In the beginning…
Limbs & Things was established in 1990 by medical illustrator Margot Cooper (a member of the Medical Artists Association of Great Britain since 1968 and a Past President on the council of administration of the European Association of Medical & Scientific Illustrators).
Through her work in the area of medical education she identified a growing need for a form of training away from patients, cadavers and animals. The rapid development of Minimal Access Surgery (keyhole surgery), day surgery, the Patient’s Charter and reduced hospital hours were just some of the factors influencing a movement toward a new way of gaining skills. She therefore decided to specialise in three dimensional models.
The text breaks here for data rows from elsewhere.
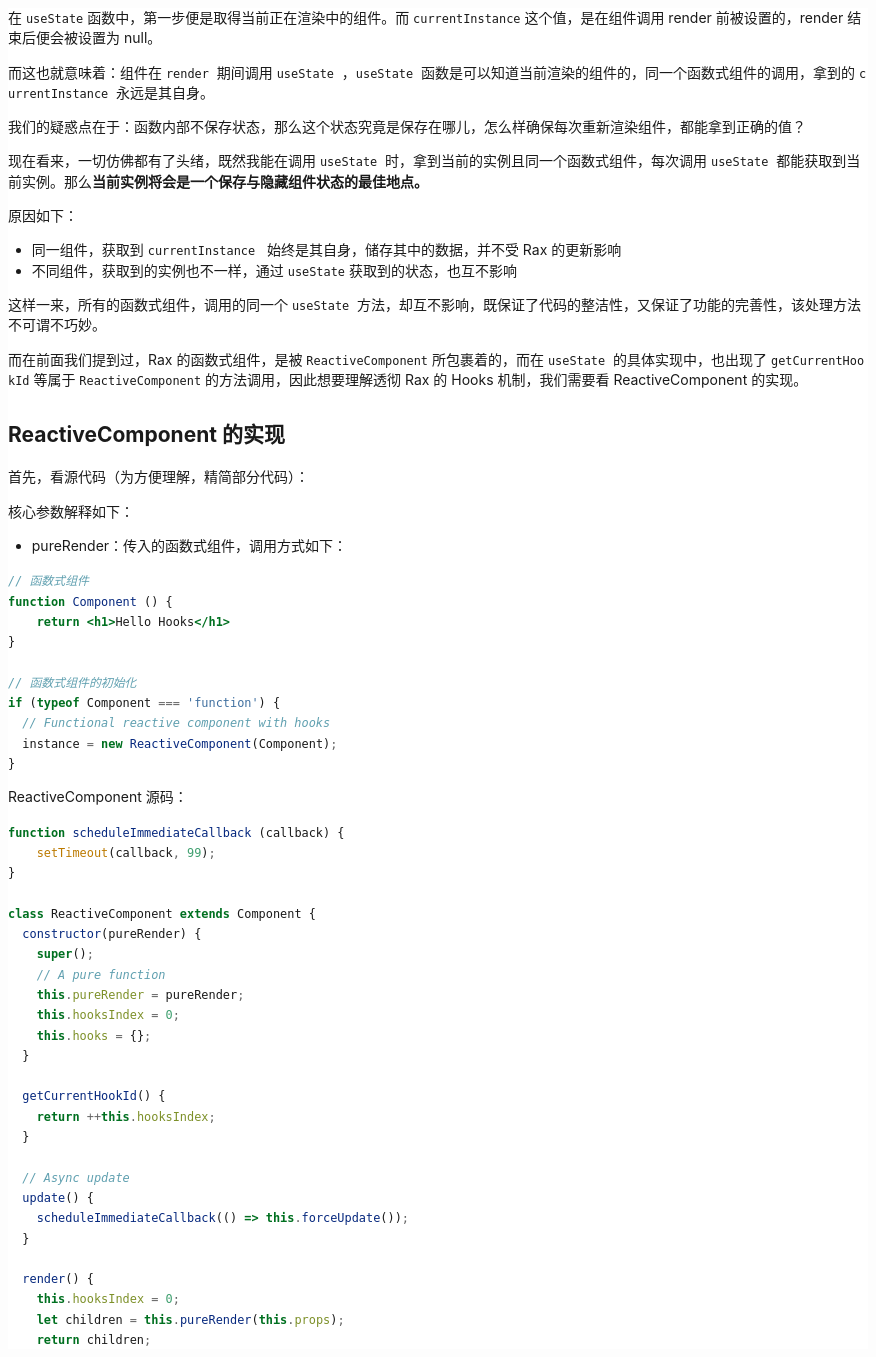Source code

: 在 `useState` 函数中，第一步便是取得当前正在渲染中的组件。而 `currentInstance` 这个值，是在组件调用 render 前被设置的，render 结束后便会被设置为 null。

而这也就意味着：组件在 `render`  期间调用 `useState`  ，`useState`  函数是可以知道当前渲染的组件的，同一个函数式组件的调用，拿到的 `currentInstance`  永远是其自身。

我们的疑惑点在于：函数内部不保存状态，那么这个状态究竟是保存在哪儿，怎么样确保每次重新渲染组件，都能拿到正确的值？

现在看来，一切仿佛都有了头绪，既然我能在调用 `useState`  时，拿到当前的实例且同一个函数式组件，每次调用 `useState`  都能获取到当前实例。那么**当前实例将会是一个保存与隐藏组件状态的最佳地点。**

原因如下：
* 同一组件，获取到 `currentInstance`   始终是其自身，储存其中的数据，并不受 Rax 的更新影响
* 不同组件，获取到的实例也不一样，通过 `useState` 获取到的状态，也互不影响

这样一来，所有的函数式组件，调用的同一个 `useState`  方法，却互不影响，既保证了代码的整洁性，又保证了功能的完善性，该处理方法不可谓不巧妙。

而在前面我们提到过，Rax 的函数式组件，是被 `ReactiveComponent` 所包裹着的，而在 `useState`  的具体实现中，也出现了 `getCurrentHookId` 等属于 `ReactiveComponent` 的方法调用，因此想要理解透彻 Rax 的 Hooks 机制，我们需要看 ReactiveComponent 的实现。

## ReactiveComponent 的实现
首先，看源代码（为方便理解，精简部分代码）：

核心参数解释如下：
* pureRender：传入的函数式组件，调用方式如下：

```jsx
// 函数式组件
function Component () {
	return <h1>Hello Hooks</h1>
}

// 函数式组件的初始化
if (typeof Component === 'function') {
  // Functional reactive component with hooks
  instance = new ReactiveComponent(Component);
}
```

ReactiveComponent 源码：

```jsx
function scheduleImmediateCallback (callback) {
	setTimeout(callback, 99);
}

class ReactiveComponent extends Component {
  constructor(pureRender) {
    super();
    // A pure function
    this.pureRender = pureRender;
    this.hooksIndex = 0;
    this.hooks = {};
  }

  getCurrentHookId() {
    return ++this.hooksIndex;
  }

  // Async update
  update() {
    scheduleImmediateCallback(() => this.forceUpdate());
  }

  render() {
    this.hooksIndex = 0;
    let children = this.pureRender(this.props);
    return children;
```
Her first products included dynamic anatomical models of the foot and spine, as well as synthetic soft tissue models containing pathologies such as varicoceles and perianal haematomas.
Early developers of laparoscopic simulators
During the early 1990s when laparoscopic surgery was in its infancy the small development team at Limbs & Things was busy producing models to address the obvious training needs for this new direction in surgery. A number of prototypes quickly evolved into the company’s first commercially available laparoscopic product: the Bodyform, which was launched at the Royal Society of Medicine in 1994. The product took on the form of an abdomen and pelvis with anatomical landmarks and internal components representing realistic simulated organs.
A number of specialist laparoscopic surgeons were very much a part of the development and evaluation of this flagship product: Sir Alfred Cuschieri, Professor Mike McMahon, Mr Harry Espiner and Mr Jerry Kirk.
Design, innovation and manufacture
By the late 1990s the expanded development team of sculptors, designers and engineers was combining traditional model-making methods with Computer Aided Design (CAD) tools producing models to a higher standard and greater sophistication. This also helped improve quality and consistency of production practices. Scan data from human subjects was first used around this time, and has been successfully incorporated into top selling products such as the PROMPT Birthing Simulator and the Clinical Female Pelvic Trainer Mk3.
A significant patent was granted to the Company in the area of technology for simulating skin and the method of casting it into shapes, with a further patent awarded in respect of a skills training system based on structured training using synthetic models.
Limbs & Things is one of the few British companies that manufacturers over 90 percent of its own products not just in the UK, but actually onsite in the UK headquarters. Processes include vacuum casting as well as silicone rubber and latex foam production.
Growing global presence
Over the years a growing international distributor network has been successfully established covering over 70 countries on all five continents, including France, Germany, Holland, Sweden, Denmark, Singapore, Hong Kong, Japan, China, Mexico. Subsidiary offices have been established in both Australia and the United States of America.
Limbs & Things presence in the market is underlined by active participation in international exhibitions: Margot Cooper (President), Nic Riley (Managing Director) and other senior members of the different departments have been invited to speak at medical meetings throughout the world.
The goal of the company is to deliver products which allow clinical educators to successfully deliver their curriculum requirements in physical examination & procedural skills. This will be achieved by continuing to work closely with leading clinicians and embracing new materials & technologies to help meet the educational needs of the customers of tomorrow.